Einige Monate später wurden wir zu einem Seminar eingeladen, das in einer weit entfernten Stadt gehalten wurde. Wir sahen vor der Kapellentür einen großen jungen Mann stehen. Ich sagte zu Damaris: „Den habe ich irgendwo schon einmal gesehen; aber wo?” Inzwischen waren wir nahe herangekommen. Ich begrüßte ihn und sagte: „Guten Tag, ich heiße Ines.” „Und ich heiße Damaris”, ergänzte meine Freundin. Der junge Mann lächelte. „Ich glaube, wir kennen uns schon.” Er zog eine Bibel hervor und schlug sie auf. „Erkennst du sie wieder?” Mir stockte der Atem. Das war ja meine alte Bibel, die ich damals dem Bandenführer geschenkt hatte! Ich konnte es kaum glauben. „Du hast damals gesagt, Jesus würde mein Leben verändern. Du hattest Recht. Jesus hat ein Wunder getan.”

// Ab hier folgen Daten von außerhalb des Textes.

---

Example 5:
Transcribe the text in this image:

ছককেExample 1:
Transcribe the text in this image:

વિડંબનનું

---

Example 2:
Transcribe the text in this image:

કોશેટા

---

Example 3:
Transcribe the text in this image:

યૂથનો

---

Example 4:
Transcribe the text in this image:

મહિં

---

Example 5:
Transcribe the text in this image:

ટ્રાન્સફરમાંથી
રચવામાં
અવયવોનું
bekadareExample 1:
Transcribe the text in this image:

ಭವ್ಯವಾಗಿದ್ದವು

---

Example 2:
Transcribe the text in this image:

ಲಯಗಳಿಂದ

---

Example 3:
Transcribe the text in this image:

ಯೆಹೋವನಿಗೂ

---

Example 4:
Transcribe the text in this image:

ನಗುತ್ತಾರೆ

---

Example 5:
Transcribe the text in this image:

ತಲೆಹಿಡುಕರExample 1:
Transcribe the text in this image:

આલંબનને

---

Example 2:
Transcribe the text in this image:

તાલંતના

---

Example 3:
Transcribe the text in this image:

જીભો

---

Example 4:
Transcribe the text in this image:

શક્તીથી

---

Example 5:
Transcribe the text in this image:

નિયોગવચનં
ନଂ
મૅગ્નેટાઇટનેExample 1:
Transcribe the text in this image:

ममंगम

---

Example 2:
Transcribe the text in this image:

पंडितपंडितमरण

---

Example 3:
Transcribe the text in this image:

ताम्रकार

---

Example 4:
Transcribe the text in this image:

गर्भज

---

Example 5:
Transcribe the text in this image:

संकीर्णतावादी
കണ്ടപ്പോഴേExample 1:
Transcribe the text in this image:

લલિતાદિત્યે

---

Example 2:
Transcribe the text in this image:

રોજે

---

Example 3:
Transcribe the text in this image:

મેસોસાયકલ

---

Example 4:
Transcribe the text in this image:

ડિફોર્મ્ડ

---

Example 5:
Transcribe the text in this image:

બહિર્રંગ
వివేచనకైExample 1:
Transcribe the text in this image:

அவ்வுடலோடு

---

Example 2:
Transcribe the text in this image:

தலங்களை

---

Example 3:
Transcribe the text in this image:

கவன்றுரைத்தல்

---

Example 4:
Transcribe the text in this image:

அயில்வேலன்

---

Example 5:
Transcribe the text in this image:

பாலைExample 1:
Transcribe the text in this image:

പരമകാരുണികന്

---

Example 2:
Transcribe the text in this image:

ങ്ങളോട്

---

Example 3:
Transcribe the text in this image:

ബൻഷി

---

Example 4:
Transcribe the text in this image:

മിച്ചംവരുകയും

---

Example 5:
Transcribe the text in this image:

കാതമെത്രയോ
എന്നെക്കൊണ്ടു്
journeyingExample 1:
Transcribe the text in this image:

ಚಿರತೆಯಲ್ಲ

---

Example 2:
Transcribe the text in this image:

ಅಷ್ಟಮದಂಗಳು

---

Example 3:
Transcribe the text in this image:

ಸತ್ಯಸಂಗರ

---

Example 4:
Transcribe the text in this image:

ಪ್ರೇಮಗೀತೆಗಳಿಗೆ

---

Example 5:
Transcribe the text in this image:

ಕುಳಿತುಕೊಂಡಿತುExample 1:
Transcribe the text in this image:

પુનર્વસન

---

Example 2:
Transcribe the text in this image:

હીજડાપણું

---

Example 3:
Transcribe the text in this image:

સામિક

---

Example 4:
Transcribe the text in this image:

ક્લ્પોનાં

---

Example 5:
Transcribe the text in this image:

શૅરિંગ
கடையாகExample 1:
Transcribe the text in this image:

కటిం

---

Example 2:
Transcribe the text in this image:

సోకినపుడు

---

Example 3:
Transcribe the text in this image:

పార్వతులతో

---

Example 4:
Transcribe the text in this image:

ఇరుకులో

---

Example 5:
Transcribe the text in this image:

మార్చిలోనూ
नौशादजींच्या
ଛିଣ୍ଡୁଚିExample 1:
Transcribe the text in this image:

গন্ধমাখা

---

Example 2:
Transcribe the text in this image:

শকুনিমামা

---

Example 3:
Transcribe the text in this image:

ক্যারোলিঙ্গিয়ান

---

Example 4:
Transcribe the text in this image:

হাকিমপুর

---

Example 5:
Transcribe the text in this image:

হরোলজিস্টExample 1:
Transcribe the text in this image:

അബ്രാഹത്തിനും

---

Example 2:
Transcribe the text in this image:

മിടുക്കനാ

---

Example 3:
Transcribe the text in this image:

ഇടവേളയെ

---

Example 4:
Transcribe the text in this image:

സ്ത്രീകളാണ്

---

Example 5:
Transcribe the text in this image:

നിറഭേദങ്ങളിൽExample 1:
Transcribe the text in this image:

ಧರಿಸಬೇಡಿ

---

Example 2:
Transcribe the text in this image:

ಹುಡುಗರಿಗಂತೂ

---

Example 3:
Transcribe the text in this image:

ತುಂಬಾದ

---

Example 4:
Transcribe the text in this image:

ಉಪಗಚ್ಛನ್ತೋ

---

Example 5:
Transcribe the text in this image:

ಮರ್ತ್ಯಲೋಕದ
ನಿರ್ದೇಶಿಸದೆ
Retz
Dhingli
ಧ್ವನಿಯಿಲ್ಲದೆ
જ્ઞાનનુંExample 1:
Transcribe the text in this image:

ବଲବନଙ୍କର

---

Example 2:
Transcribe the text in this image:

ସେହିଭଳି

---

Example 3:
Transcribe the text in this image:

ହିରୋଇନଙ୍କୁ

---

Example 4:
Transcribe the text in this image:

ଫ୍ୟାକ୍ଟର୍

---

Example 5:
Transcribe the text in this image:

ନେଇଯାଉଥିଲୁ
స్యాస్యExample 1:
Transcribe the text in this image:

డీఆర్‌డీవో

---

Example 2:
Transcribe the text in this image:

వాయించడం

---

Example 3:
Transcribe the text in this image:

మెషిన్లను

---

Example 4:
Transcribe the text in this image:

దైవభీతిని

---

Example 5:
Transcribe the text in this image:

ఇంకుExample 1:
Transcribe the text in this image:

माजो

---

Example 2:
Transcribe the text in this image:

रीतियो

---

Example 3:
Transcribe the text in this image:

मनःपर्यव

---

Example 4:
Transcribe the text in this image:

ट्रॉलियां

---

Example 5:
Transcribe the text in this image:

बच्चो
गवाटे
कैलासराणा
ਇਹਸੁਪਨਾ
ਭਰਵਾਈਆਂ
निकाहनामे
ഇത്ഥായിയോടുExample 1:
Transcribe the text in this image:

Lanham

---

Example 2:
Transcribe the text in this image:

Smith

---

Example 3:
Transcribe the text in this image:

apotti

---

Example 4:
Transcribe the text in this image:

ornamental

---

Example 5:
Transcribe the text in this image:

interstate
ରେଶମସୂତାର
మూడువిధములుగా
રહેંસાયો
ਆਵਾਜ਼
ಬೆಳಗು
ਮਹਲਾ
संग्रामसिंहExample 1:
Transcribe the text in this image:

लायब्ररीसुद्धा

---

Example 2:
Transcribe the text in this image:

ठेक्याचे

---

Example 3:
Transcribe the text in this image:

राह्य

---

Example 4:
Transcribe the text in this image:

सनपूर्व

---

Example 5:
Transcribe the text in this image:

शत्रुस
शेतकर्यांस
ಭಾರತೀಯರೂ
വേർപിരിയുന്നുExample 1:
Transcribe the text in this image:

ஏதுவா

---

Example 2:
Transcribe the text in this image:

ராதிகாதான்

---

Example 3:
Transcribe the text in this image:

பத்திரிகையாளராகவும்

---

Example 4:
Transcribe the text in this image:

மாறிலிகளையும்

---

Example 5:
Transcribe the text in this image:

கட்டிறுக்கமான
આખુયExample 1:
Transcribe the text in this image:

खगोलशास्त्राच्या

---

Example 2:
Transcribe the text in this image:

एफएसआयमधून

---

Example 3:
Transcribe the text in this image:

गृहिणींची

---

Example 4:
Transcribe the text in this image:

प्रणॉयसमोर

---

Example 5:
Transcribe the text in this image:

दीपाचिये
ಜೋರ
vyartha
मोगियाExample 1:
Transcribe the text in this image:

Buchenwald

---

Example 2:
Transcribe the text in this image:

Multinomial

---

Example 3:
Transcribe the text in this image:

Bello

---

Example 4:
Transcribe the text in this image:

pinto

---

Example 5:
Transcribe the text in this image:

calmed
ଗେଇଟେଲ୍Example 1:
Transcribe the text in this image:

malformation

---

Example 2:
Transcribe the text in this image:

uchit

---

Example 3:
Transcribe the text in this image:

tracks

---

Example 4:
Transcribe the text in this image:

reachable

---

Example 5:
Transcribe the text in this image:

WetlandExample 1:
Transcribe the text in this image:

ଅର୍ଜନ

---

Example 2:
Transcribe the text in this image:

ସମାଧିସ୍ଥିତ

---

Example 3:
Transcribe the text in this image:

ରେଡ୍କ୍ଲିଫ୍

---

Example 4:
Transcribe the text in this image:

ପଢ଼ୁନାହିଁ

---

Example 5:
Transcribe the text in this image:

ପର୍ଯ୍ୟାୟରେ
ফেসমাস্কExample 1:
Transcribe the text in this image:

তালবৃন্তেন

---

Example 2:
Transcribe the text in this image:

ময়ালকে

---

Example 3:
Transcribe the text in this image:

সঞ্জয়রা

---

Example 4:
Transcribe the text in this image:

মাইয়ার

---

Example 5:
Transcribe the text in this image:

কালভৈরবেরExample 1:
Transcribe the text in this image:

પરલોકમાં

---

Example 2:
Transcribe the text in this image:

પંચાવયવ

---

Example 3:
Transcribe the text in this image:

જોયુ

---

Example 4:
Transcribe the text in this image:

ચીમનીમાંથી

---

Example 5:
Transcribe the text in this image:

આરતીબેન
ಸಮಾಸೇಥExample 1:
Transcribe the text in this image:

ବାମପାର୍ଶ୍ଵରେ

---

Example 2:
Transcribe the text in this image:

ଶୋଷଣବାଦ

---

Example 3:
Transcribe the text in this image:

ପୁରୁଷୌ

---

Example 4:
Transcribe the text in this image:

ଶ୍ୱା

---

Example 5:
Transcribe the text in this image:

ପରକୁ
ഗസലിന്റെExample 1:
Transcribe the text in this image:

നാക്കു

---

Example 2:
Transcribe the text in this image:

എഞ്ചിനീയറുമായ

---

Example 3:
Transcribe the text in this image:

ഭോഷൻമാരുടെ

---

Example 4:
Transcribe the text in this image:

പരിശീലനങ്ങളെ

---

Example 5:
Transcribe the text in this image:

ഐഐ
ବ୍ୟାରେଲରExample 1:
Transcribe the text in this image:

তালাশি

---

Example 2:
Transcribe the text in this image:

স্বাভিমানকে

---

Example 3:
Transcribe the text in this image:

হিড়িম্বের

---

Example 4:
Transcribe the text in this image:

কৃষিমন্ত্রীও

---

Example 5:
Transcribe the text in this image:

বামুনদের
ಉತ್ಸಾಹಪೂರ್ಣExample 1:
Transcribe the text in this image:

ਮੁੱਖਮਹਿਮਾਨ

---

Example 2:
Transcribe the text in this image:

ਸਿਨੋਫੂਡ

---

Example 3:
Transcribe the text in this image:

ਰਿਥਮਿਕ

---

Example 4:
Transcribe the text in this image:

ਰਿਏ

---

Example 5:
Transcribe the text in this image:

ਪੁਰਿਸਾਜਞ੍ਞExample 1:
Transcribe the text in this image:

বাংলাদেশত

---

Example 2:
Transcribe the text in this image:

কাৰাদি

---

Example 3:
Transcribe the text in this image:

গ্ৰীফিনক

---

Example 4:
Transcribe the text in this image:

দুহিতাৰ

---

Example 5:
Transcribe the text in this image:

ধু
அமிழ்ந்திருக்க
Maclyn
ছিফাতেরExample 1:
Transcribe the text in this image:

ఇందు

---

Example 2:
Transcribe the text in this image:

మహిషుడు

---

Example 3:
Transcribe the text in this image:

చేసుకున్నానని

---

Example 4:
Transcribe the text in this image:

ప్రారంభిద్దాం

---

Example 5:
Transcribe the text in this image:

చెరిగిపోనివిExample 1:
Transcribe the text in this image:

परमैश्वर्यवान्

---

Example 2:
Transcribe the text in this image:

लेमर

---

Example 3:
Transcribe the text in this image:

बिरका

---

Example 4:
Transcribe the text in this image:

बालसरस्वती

Wir hörten fasziniert zu, wie José erzählte. Er hatte am selben Abend begonnen, in der Bibel zu lesen. Er suchte nach dem Frieden und der Geborgenheit, die er an uns gesehen hatte. Er wollte auch so eine Liebe zu Gott empfinden, die stärker war als die Angst vor dem Tod. Wir unterhielten uns ein paar Minuten, dann zog er uns in die Kapelle. Dort saßen die anderen acht jungen Männer. Auch sie hatten ein neues Leben begonnen.

Nach dem Vortrag luden uns die jungen Männer zu sich nach Hause ein. Wir wurden von ihren Familien herzlich aufgenommen. Die Eltern und Geschwister dieser ehemaligen Straßenräuber waren froh, dass diese Jungs nicht mehr raubten und stahlen und Passanten tyrannisierten. Nach unserer Begegnung hatten die Straßenräuber unsere Zeitschriften aufmerksam gelesen und danach die Bibellehrbriefe angefordert. Sie hatten zur Gemeinde gefunden und waren alle neun vor kurzem getauft worden.

Heute haben diese jungen Männer verantwortliche Positionen in ihren Ortsgemeinden. Sie durften etliche ihrer Verwandten und Freunde zu Jesus führen. Wir können es immer noch kaum fassen. Jesus hat uns damals mutig gemacht, sodass wir ohne Todesangst von seiner Liebe erzählen konnten.